A nonrelational, horizontally-scalable storage for structured data, focusing on exposing the tradeoff between consistency and availability/performance (i.e. replication) especially in the face of propagating updates in a complex data graph.
- Students: Michael Armbrust
- Project homepage
More Detail:
While relational algebra created a revolution in data management and a new industry around relational database management systems (RDBMS’s), there is little disagreement that today’s Web applications have different needs.
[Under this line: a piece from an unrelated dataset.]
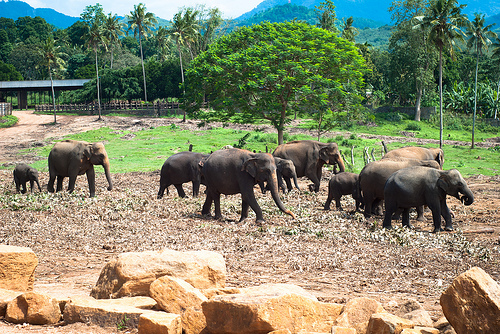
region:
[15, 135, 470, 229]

The ACID (atomicity, consistency, isolation, durability) guarantees provided by RDBMS’s are stronger than needed for most Web applications, and fully-general relational queries are more expressive than needed by many Web applications; yet the engineering required to combine those properties in conventional RDBMS’s means that they scale less and cost more than special-purpose storage systems that sacrifice one or more of the properties. For example, Amazon’s Dynamo and Google’s BigTable sacrifice one or more of these properties in order to achieve far greater scale and higher throughput than any existing RDBMS, and even our ROC storage system prototypes relaxed ACID to facilitate crash-only design and SML-based automated monitoring.
While many “one-off” specialized storage systems have been built, each requires rewriting the application to use the storage system, which explains the longevity of SQL as an implementation-independent abstraction for describing operations on stored data. With SCADS (Scalable Consistency-Adjustable Document Store), we are working with Facebook, the Internet Movie Database, Amazon, and eBay to capture use cases for their large-scale distributed databases, with the goal of developing both a formalism comparable to SQL for reasoning about such applications’ storage needs and a prototype of a “SCADS engine” that can scale to 1,000 machines on Amazon EC2. We see an opportunity for a new abstraction with the advent of Ruby on Rails, whose Active Record middleware layer provides an object-graph model that fits the needs of many Web applications. Given the uptake of Ruby on Rails, a new abstraction that is near-compatible with Active Record would be much less disruptive than a completely new programming model. We believe a formalism is needed in which to ground this abstraction, both because it would facilitate the kinds of optimizations that today’s query optimizers perform on SQL queries (by applying relational algebra transformations) and because it could provide an implementation-independent specification for building future consistency-adjustable storage systems.